580 – Disease Prediction
Statistical Strategies for Developing Classification Algorithms with Application to Insulin Sensitivity Status
William D. Johnson
Pennington Biomedical Research Center
Bin Li
Louisiana State University
Eric Ravussin
Pennington Biomedical Research Center
Charmaine S. Tam
Pennington Biomedical Research Center
Wenting Xie
Insulin resistance is a strong precursor to the development of the metabolic syndrome and type 2 diabetes. The hyperinsulinemic-euglycemic clamp, the gold standard for assessing insulin resistance in humans, is labor-intensive and expensive and thus examining surrogate markers for insulin resistance is necessary. In this paper, we incorporated the newer statistical algorithms to boost accuracy of insulin prediction. Data including subject characteristics (age, ethnicity, sex), body composition (BMI) and blood biochemistry (glucose, insulin) were obtained from 270 individuals participating in research studies at the Pennington Biomedical Research Center in Louisiana between 2001 and 2011. Using these data, we applied and compared four statistical methods to predict insulin resistance including classical logistic regression, and the newer methods of single classification tree, boosted regression tree (BRT) and random forest (RF) as well as a novel approach of combining logistic regression and featured selection from BRT or RF. Random forest (AUC=0.858) and boosted regression tree (AUC=0.845) gave the best prediction performance for predicting insulin resistance. This was followed by logistic regression method combined with feature selection technique from BRT or RF (AUC=0.763) and finally single classification tree (AUC=0.741). However, when using variables without a large portion of missing values we found that logistic regression (AUC=0.84) gave the best prediction performance.
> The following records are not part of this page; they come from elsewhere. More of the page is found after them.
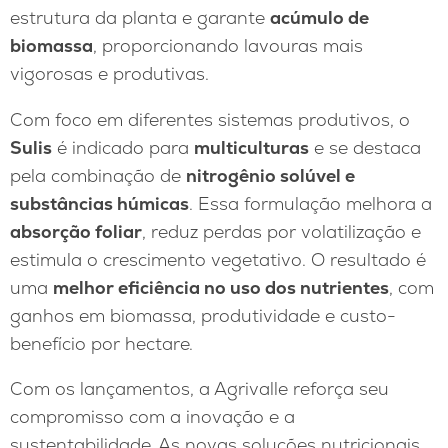
estrutura da planta e garante
acúmulo de
biomassa
, proporcionando lavouras mais
vigorosas e produtivas.
Com foco em diferentes sistemas produtivos, o
Sulis
é indicado para
multiculturas
e se destaca
pela combinação de
nitrogênio solúvel e
substâncias húmicas
. Essa formulação melhora a
absorção foliar
, reduz perdas por volatilização e
estimula o crescimento vegetativo. O resultado é
uma
melhor eficiência no uso dos nutrientes
, com
ganhos em biomassa, produtividade e custo-
benefício por hectare.
Com os lançamentos, a Agrivalle reforça seu
compromisso com a inovação e a
sustentabilidade. As novas soluções nutricionais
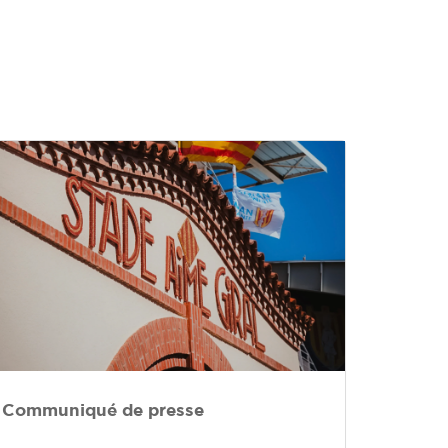
Communiqué de presse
The result shows that boosted regression tree and random forest approaches may provide better algorithms where missing data may be an issue. We also found an appropriate combination of traditional logistic regression and variable selection from BRT or RF may improve model performance. Logistic regression is still appropriate when missing data may not be a factor. In conclusion, we have illustrated the exploration of different statistical models when determining prediction performance in biomedical studies.